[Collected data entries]
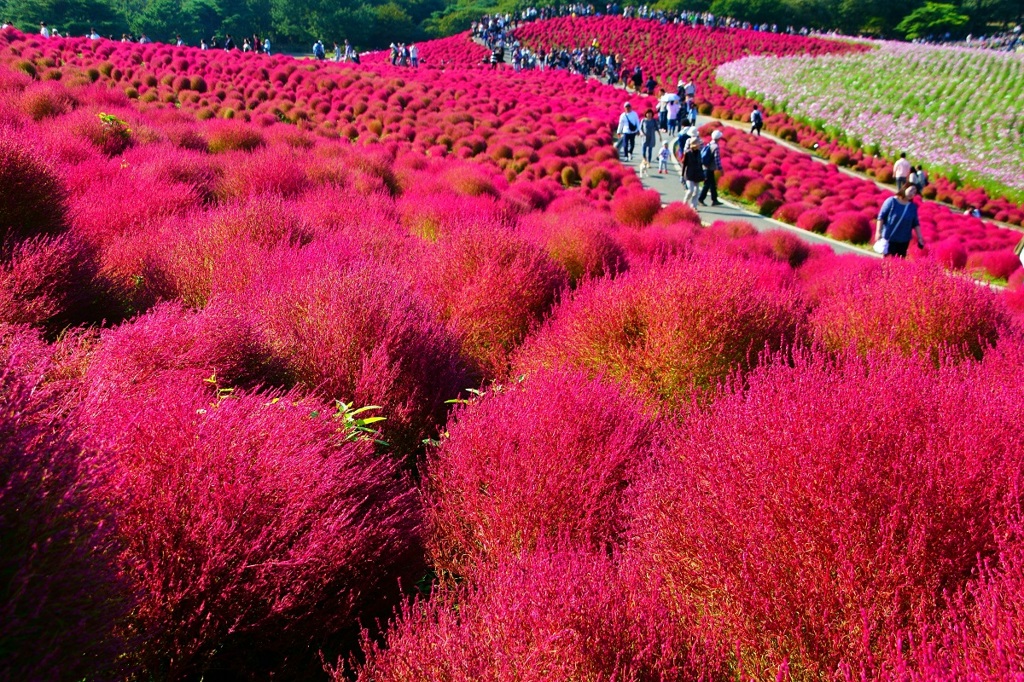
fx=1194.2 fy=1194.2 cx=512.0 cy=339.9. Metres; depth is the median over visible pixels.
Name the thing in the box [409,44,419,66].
person
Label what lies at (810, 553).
red shrub
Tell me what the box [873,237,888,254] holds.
white bag
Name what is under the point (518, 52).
crowd
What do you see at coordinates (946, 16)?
tree
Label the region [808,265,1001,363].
shrub
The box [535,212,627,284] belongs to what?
red shrub
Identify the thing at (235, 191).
shrub
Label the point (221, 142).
shrub
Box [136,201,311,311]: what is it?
shrub
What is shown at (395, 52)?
person
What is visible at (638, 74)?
person
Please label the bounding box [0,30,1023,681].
field
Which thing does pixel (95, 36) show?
person
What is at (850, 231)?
red shrub
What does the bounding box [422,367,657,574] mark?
red shrub
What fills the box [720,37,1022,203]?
flower field
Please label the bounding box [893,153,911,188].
person
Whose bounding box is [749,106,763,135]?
person
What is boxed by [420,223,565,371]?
red shrub
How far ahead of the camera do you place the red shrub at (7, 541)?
2.90 m
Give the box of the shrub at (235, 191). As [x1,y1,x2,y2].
[213,153,315,205]
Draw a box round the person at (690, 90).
[684,80,695,102]
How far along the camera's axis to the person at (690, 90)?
49.00 m
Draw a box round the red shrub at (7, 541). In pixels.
[0,336,135,681]
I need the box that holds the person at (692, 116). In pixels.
[684,96,697,127]
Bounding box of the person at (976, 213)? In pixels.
[963,206,982,219]
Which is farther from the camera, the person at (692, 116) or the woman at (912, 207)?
the person at (692, 116)
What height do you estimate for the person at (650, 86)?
1.242 m
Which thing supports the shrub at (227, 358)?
on the field at (427, 579)
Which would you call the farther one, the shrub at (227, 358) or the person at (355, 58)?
the person at (355, 58)
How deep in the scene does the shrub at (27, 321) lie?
6.83 m
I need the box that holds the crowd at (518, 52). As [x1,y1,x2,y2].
[471,13,623,81]
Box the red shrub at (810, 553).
[626,340,1023,681]
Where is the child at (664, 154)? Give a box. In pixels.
[657,141,670,173]
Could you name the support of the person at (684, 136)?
on the paved path
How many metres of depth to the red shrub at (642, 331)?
5.60 m
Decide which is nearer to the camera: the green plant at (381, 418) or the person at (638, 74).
the green plant at (381, 418)
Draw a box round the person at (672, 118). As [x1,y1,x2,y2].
[665,93,683,134]
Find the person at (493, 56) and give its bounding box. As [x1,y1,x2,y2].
[489,46,500,67]
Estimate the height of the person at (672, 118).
1.395 m
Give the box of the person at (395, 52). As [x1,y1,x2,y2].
[389,43,402,65]
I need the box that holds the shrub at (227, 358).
[88,301,288,407]
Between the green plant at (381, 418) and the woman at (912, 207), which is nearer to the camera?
the green plant at (381, 418)
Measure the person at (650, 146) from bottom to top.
1.427 m
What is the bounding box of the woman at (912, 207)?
[875,181,922,258]
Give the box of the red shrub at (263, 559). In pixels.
[89,383,423,681]
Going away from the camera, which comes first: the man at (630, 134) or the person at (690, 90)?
the man at (630, 134)
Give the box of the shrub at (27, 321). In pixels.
[0,229,126,337]
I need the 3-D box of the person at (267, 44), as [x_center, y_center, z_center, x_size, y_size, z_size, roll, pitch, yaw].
[-12.496,-14.856,61.011,0.684,1.297,0.693,7,16,22]
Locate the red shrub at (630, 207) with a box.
[612,190,662,227]
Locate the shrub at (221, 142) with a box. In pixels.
[204,122,265,154]
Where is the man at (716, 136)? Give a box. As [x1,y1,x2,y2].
[698,131,723,205]
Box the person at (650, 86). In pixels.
[644,73,655,95]
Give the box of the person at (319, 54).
[313,40,324,59]
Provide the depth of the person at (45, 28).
53.05 m
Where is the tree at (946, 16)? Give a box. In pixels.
[896,1,968,39]
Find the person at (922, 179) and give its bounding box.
[910,165,927,195]
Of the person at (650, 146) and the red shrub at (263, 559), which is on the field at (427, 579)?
the red shrub at (263, 559)
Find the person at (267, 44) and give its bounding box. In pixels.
[263,37,272,54]
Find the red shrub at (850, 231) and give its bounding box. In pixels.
[828,212,870,244]
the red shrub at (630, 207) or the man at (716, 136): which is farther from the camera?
the man at (716, 136)
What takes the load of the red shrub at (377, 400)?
on the field at (427, 579)
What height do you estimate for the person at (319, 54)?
1.370 m
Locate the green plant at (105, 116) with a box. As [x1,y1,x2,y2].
[97,112,130,133]
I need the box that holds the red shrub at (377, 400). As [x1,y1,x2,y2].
[257,256,475,450]
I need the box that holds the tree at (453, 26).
[428,0,523,37]
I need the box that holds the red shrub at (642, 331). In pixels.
[517,255,803,414]
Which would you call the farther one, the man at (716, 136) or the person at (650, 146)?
the person at (650, 146)
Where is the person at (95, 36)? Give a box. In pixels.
[89,28,100,39]
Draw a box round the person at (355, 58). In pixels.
[348,46,359,62]
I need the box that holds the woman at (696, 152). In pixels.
[681,135,705,207]
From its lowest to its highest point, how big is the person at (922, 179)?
1.000 m
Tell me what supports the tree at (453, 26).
on the ground
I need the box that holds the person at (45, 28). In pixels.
[39,22,50,36]
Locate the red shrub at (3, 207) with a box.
[0,131,70,249]
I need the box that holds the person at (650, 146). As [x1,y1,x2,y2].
[640,109,658,166]
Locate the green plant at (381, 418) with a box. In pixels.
[331,400,387,447]
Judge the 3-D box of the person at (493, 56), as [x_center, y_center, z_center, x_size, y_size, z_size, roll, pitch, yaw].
[-0.902,-14.531,61.888,0.699,1.434,0.763,1,15,3]
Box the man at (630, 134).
[618,104,639,158]
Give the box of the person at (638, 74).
[631,66,643,92]
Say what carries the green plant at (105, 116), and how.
on the field at (427, 579)
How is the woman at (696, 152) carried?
on the paved path
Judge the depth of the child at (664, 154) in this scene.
27.68 m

→ **Required action**: Every record above must reappear exactly in the answer, minus its pictures.

→ **Solution below**:
fx=1194.2 fy=1194.2 cx=512.0 cy=339.9. Metres; depth is the median over visible pixels.
Name the thing in the box [409,44,419,66].
person
Label what lies at (810, 553).
red shrub
Tell me what the box [873,237,888,254] holds.
white bag
Name what is under the point (518, 52).
crowd
What do you see at coordinates (946, 16)?
tree
Label the region [808,265,1001,363].
shrub
The box [535,212,627,284] belongs to what?
red shrub
Identify the thing at (235, 191).
shrub
Label the point (221, 142).
shrub
Box [136,201,311,311]: what is it?
shrub
What is shown at (395, 52)?
person
What is visible at (638, 74)?
person
Please label the bounding box [0,30,1023,681].
field
Which thing does pixel (95, 36) show?
person
What is at (850, 231)?
red shrub
What does the bounding box [422,367,657,574] mark?
red shrub
What fills the box [720,37,1022,203]?
flower field
Please label the bounding box [893,153,911,188].
person
Whose bounding box is [749,106,763,135]?
person
What is boxed by [420,223,565,371]?
red shrub
How far ahead of the camera do you place the red shrub at (7, 541)?
2.90 m
Give the box of the shrub at (235, 191). As [x1,y1,x2,y2].
[213,153,315,205]
Draw a box round the person at (690, 90).
[684,80,695,102]
How far along the camera's axis to the person at (690, 90)?
49.00 m
Draw a box round the red shrub at (7, 541). In pixels.
[0,336,135,681]
I need the box that holds the person at (692, 116). In pixels.
[684,96,697,127]
Bounding box of the person at (976, 213)? In pixels.
[963,206,982,219]
Which is farther from the camera, the person at (692, 116) or the woman at (912, 207)?
the person at (692, 116)
What height do you estimate for the person at (650, 86)?
1.242 m
Which thing supports the shrub at (227, 358)?
on the field at (427, 579)
Which would you call the farther one, the shrub at (227, 358) or the person at (355, 58)?
the person at (355, 58)
How deep in the scene does the shrub at (27, 321) lie?
6.83 m
I need the box that holds the crowd at (518, 52). As [x1,y1,x2,y2].
[471,13,623,81]
Box the red shrub at (810, 553).
[626,340,1023,681]
Where is the child at (664, 154)? Give a box. In pixels.
[657,141,670,173]
Could you name the support of the person at (684, 136)?
on the paved path
How many metres of depth to the red shrub at (642, 331)?
5.60 m
Decide which is nearer to the camera: the green plant at (381, 418) or the person at (638, 74).
the green plant at (381, 418)
Draw a box round the person at (672, 118). As [x1,y1,x2,y2].
[665,93,683,134]
Find the person at (493, 56) and give its bounding box. As [x1,y1,x2,y2].
[489,46,500,67]
Estimate the height of the person at (672, 118).
1.395 m
Give the box of the person at (395, 52). As [x1,y1,x2,y2].
[389,43,402,65]
I need the box that holds the shrub at (227, 358).
[88,301,288,407]
Between the green plant at (381, 418) and the woman at (912, 207), which is nearer to the camera?
the green plant at (381, 418)
Measure the person at (650, 146) from bottom to top.
1.427 m
What is the bounding box of the woman at (912, 207)?
[875,181,922,258]
Give the box of the red shrub at (263, 559). In pixels.
[89,383,423,681]
Going away from the camera, which comes first: the man at (630, 134) or the person at (690, 90)?
the man at (630, 134)
Give the box of the shrub at (27, 321). In pixels.
[0,229,126,337]
I need the 3-D box of the person at (267, 44), as [x_center, y_center, z_center, x_size, y_size, z_size, roll, pitch, yaw].
[-12.496,-14.856,61.011,0.684,1.297,0.693,7,16,22]
Locate the red shrub at (630, 207) with a box.
[612,190,662,227]
Locate the shrub at (221, 142) with a box. In pixels.
[204,122,265,154]
Where is the man at (716, 136)? Give a box. As [x1,y1,x2,y2].
[698,131,723,205]
Box the person at (650, 86). In pixels.
[644,73,655,95]
Give the box of the person at (319, 54).
[313,40,324,59]
Provide the depth of the person at (45, 28).
53.05 m
Where is the tree at (946, 16)? Give a box. In pixels.
[896,1,968,39]
Find the person at (922, 179) and give its bounding box.
[910,165,927,195]
Of the person at (650, 146) and the red shrub at (263, 559), which is on the field at (427, 579)?
the red shrub at (263, 559)
Find the person at (267, 44) and give its bounding box. In pixels.
[263,37,272,54]
Find the red shrub at (850, 231) and give its bounding box. In pixels.
[828,212,870,244]
the red shrub at (630, 207) or the man at (716, 136): which is farther from the camera?
the man at (716, 136)
What takes the load of the red shrub at (377, 400)?
on the field at (427, 579)
What height do you estimate for the person at (319, 54)?
1.370 m
Locate the green plant at (105, 116) with a box. As [x1,y1,x2,y2].
[97,112,130,133]
I need the box that holds the red shrub at (377, 400). As [x1,y1,x2,y2].
[257,256,475,450]
I need the box that holds the tree at (453, 26).
[428,0,523,37]
I need the box that holds the red shrub at (642, 331). In pixels.
[517,255,803,414]
Which would you call the farther one, the man at (716, 136) or the person at (650, 146)?
the person at (650, 146)
Where is the person at (95, 36)? Give a box. In pixels.
[89,28,100,39]
Draw a box round the person at (355, 58). In pixels.
[348,46,359,62]
I need the box that holds the woman at (696, 152). In pixels.
[681,135,705,207]
From its lowest to its highest point, how big is the person at (922, 179)?
1.000 m
Tell me what supports the tree at (453, 26).
on the ground
I need the box that holds the person at (45, 28). In pixels.
[39,22,50,36]
Locate the red shrub at (3, 207) with a box.
[0,131,70,249]
I need the box that holds the person at (650, 146). As [x1,y1,x2,y2].
[640,109,658,166]
Locate the green plant at (381, 418) with a box. In pixels.
[331,400,387,447]
Judge the 3-D box of the person at (493, 56), as [x_center, y_center, z_center, x_size, y_size, z_size, roll, pitch, yaw].
[-0.902,-14.531,61.888,0.699,1.434,0.763,1,15,3]
Box the man at (630, 134).
[618,104,639,158]
Give the box of the person at (638, 74).
[631,66,643,92]
Say what carries the green plant at (105, 116), and how.
on the field at (427, 579)
How is the woman at (696, 152) carried?
on the paved path
Judge the depth of the child at (664, 154) in this scene.
27.68 m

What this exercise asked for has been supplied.